▸ What is being asked
Reproduction without pictures: print every entry precisely as written.
━━━ Record extracts
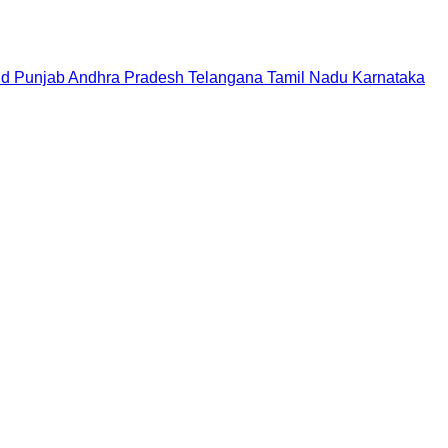
nd
Punjab
Andhra Pradesh
Telangana
Tamil Nadu
Karnataka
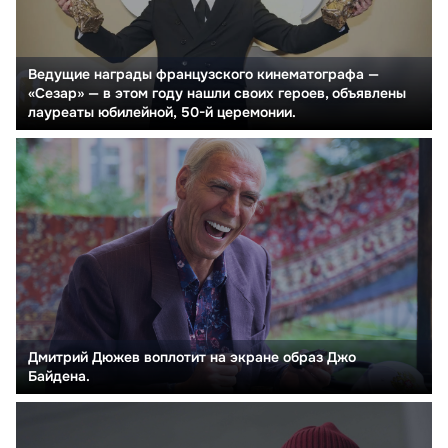
Ведущие награды французского кинематографа —
«Сезар» — в этом году нашли своих героев, объявлены
лауреаты юбилейной, 50-й церемонии.
Дмитрий Дюжев воплотит на экране образ Джо
Байдена.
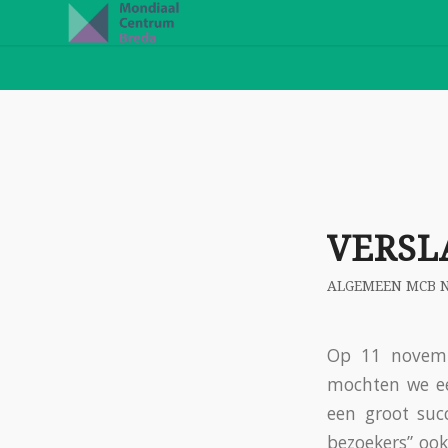
VERSL
ALGEMEEN MCB 
Op 11 novemb
mochten we ee
een groot suc
bezoekers” oo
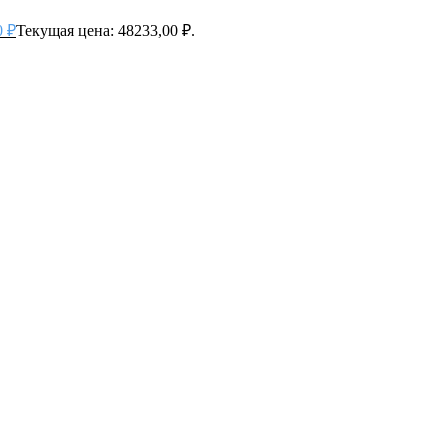
0
₽
Текущая цена: 48233,00 ₽.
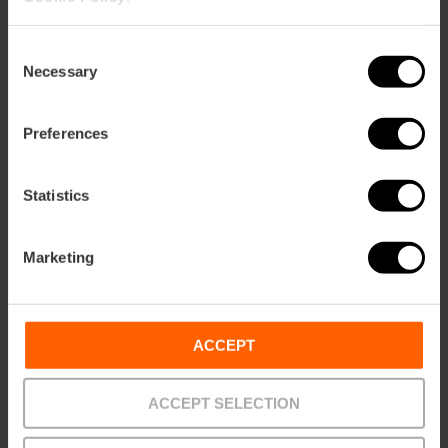
Consent
Necessary
Selection
Preferences
Statistics
Sie können auch interessiert sein
Marketing
ACCEPT
ACCEPT SELECTION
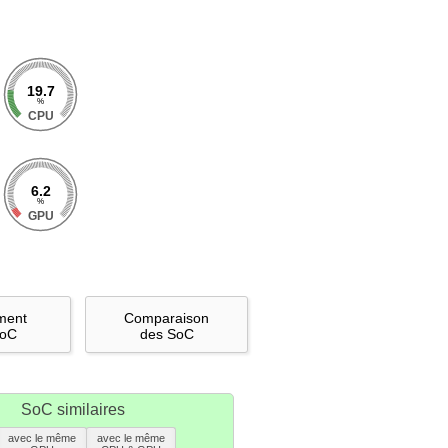
19.7
%
CPU
6.2
%
GPU
ment
Comparaison
SoC
des SoC
SoC similaires
avec le même
avec le même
━━━━━━
▸ Task answer
nd
Punjab
Andhra Pradesh
Telangana
Tamil Nadu
Karnataka
Ведущие награды французского кинематографа —
«Сезар» — в этом году нашли своих героев, объявлены
лауреаты юбилейной, 50-й церемонии.
Дмитрий Дюжев воплотит на экране образ Джо
Байдена.
VERSL
ALGEMEEN MCB 
Op 11 novemb
mochten we ee
een groot suc
bezoekers” oo
0
₽
Текущая цена: 48233,00 ₽.
Consent
Necessary
Selection
Preferences
Statistics
Sie können auch interessiert sein
Marketing
ACCEPT
ACCEPT SELECTION
19.7
%
CPU
6.2
%
GPU
ment
Comparaison
SoC
des SoC
SoC similaires
avec le même
avec le même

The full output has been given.